**WORK ITEM**
Word for word, transcribe the data below from the line with "grote klant in de rij." to the line with "bondingtechnologie die chips aan glas", keeping both of those lines.

(Extracted page text data)

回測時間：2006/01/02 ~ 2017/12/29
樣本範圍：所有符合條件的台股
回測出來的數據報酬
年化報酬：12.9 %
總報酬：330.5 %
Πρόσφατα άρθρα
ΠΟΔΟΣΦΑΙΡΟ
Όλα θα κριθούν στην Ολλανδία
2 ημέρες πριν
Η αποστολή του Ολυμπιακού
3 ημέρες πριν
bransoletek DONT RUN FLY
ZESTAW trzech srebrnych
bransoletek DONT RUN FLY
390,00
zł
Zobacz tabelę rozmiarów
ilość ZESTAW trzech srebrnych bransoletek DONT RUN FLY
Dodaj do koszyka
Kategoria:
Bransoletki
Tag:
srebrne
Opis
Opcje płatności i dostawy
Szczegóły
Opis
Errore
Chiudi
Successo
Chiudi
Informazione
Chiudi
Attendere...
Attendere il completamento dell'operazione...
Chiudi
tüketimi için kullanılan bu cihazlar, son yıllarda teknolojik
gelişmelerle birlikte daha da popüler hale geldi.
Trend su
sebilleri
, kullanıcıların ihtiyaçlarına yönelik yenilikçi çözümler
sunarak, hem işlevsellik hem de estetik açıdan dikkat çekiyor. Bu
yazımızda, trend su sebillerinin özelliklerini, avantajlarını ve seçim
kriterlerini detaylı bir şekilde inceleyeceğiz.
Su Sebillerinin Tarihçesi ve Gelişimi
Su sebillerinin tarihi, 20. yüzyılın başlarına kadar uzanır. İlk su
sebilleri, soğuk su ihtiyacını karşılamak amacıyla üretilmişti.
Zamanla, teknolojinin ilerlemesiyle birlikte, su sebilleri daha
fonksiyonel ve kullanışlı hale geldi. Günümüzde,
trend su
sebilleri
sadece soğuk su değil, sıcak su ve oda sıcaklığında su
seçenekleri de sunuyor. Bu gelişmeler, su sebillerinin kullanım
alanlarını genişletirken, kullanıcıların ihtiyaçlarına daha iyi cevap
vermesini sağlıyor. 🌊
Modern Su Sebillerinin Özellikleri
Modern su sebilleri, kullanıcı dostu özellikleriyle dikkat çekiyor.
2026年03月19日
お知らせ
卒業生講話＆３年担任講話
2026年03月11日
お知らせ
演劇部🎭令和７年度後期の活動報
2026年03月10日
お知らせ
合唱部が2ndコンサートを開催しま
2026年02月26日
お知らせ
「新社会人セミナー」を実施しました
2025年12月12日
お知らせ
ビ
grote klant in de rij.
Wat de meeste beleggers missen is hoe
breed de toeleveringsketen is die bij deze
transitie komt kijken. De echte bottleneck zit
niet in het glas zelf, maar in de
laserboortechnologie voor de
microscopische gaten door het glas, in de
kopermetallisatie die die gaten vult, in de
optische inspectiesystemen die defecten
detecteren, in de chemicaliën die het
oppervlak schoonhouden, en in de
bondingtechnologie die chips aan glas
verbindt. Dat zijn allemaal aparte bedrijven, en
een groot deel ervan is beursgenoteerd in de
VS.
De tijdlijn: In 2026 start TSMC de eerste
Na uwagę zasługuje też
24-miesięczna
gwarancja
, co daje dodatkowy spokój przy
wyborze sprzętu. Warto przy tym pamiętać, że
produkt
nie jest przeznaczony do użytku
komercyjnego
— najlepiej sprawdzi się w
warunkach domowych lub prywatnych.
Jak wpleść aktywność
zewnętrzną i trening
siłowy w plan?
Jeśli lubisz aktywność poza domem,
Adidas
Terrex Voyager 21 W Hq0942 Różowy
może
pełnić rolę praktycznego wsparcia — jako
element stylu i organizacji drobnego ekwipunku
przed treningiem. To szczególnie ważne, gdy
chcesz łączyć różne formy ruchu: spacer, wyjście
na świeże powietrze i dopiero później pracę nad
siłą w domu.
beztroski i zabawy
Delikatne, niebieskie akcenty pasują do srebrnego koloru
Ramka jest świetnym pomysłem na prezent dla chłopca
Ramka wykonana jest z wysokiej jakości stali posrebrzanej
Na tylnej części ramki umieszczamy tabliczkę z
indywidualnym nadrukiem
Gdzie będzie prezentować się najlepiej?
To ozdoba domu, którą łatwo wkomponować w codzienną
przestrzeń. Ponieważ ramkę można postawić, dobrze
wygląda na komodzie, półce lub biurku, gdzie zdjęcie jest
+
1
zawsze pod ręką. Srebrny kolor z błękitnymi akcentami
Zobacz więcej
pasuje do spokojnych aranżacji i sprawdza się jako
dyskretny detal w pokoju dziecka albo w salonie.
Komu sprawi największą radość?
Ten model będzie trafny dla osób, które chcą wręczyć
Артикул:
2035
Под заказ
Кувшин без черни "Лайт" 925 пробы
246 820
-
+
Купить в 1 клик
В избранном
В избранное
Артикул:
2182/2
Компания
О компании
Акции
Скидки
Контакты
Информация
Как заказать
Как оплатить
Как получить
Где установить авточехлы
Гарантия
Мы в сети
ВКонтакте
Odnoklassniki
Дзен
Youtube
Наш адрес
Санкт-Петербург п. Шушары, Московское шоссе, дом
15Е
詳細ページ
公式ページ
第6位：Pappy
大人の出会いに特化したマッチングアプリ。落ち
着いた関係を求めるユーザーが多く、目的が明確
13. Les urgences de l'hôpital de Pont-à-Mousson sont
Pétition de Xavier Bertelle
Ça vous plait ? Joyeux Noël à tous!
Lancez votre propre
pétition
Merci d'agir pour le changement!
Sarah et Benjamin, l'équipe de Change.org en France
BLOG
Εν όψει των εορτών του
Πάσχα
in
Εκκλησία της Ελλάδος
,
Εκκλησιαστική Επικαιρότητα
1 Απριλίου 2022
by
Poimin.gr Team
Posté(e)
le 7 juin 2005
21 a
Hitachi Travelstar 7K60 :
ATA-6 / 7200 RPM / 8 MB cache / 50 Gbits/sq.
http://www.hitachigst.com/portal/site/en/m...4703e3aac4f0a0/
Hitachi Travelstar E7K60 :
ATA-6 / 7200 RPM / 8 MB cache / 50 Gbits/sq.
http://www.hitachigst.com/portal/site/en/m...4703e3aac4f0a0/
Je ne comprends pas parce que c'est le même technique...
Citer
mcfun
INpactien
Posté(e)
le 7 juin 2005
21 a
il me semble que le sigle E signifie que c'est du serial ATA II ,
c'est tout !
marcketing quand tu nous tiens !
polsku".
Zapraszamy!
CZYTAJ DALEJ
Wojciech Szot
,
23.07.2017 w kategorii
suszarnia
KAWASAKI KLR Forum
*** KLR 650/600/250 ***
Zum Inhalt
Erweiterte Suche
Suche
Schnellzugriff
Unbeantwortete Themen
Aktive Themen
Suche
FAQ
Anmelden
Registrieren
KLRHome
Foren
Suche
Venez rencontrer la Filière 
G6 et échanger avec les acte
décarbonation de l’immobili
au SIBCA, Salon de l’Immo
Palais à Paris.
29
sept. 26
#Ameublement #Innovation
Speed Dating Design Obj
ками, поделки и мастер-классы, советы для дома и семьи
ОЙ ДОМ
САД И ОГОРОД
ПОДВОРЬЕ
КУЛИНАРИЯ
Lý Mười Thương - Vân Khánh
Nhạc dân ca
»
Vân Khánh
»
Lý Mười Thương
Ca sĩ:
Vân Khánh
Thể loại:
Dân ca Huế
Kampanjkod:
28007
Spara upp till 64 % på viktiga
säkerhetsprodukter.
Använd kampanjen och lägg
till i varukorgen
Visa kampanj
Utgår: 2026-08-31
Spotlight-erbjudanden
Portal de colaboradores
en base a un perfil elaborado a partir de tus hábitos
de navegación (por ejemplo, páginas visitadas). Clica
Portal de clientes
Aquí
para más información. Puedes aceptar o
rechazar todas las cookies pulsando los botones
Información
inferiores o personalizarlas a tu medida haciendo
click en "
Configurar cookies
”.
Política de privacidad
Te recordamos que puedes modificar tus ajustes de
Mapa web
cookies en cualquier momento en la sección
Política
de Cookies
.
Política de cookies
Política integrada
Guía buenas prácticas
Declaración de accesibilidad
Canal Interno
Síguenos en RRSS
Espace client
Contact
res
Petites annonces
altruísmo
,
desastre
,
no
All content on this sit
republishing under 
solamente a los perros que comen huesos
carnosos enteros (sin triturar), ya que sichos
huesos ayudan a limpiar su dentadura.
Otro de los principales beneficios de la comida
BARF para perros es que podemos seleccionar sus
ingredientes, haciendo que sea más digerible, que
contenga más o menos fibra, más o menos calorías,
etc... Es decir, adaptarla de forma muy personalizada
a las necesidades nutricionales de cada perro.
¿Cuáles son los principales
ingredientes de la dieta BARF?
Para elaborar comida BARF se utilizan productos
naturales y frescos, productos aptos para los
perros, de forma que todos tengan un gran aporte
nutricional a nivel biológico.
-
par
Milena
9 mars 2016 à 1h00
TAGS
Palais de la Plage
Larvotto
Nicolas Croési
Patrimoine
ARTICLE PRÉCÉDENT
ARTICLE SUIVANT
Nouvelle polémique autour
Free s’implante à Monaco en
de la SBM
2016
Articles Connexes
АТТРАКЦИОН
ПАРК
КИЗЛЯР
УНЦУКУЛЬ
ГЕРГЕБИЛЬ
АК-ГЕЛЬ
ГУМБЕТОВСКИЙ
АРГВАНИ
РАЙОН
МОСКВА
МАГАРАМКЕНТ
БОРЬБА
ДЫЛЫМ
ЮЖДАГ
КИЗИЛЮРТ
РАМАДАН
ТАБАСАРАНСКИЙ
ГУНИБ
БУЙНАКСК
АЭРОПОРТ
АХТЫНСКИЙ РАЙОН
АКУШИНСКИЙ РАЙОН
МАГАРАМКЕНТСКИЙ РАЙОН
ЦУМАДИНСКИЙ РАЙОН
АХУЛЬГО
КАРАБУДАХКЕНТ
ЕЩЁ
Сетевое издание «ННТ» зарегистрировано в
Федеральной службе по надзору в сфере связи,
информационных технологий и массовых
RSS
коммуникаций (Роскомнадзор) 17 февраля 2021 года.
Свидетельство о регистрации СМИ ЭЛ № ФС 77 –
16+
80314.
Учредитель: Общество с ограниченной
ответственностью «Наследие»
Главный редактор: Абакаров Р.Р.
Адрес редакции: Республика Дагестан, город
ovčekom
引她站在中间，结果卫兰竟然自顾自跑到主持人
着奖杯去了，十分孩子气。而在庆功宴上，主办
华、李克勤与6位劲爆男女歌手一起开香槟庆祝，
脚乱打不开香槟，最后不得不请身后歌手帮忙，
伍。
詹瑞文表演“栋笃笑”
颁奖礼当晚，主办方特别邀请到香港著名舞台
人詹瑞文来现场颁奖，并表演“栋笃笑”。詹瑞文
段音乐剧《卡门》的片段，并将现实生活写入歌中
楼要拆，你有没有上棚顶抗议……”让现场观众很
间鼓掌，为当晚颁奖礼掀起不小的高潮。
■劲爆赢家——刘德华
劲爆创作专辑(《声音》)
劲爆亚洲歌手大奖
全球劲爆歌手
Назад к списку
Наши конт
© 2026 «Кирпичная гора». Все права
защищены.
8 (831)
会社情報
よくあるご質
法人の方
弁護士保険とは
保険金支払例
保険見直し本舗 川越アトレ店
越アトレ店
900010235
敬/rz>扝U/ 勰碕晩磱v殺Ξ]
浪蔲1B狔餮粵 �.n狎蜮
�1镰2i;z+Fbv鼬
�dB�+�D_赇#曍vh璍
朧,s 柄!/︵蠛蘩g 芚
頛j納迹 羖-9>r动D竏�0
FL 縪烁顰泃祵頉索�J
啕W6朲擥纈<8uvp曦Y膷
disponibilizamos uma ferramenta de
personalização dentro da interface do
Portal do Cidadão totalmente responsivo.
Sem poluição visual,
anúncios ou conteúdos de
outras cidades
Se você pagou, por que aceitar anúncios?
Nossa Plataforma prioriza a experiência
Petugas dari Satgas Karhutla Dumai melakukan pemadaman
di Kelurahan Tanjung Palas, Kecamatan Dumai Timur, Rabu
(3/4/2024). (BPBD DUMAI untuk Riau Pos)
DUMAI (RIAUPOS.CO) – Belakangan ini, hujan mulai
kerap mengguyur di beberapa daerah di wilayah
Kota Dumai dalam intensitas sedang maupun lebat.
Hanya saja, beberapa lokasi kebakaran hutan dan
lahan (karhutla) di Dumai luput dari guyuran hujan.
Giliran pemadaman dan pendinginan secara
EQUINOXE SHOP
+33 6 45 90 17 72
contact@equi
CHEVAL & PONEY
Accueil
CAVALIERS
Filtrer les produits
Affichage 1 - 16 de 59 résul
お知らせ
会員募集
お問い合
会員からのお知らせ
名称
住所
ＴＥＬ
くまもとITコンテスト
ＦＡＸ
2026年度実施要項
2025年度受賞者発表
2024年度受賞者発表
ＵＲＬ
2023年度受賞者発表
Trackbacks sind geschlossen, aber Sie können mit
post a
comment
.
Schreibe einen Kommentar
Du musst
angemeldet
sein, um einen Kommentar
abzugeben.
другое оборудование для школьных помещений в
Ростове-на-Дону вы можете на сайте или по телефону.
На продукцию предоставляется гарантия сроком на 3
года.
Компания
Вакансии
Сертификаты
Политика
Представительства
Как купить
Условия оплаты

**RESPONSE TO THIS TASK**
grote klant in de rij.
Wat de meeste beleggers missen is hoe
breed de toeleveringsketen is die bij deze
transitie komt kijken. De echte bottleneck zit
niet in het glas zelf, maar in de
laserboortechnologie voor de
microscopische gaten door het glas, in de
kopermetallisatie die die gaten vult, in de
optische inspectiesystemen die defecten
detecteren, in de chemicaliën die het
oppervlak schoonhouden, en in de
bondingtechnologie die chips aan glas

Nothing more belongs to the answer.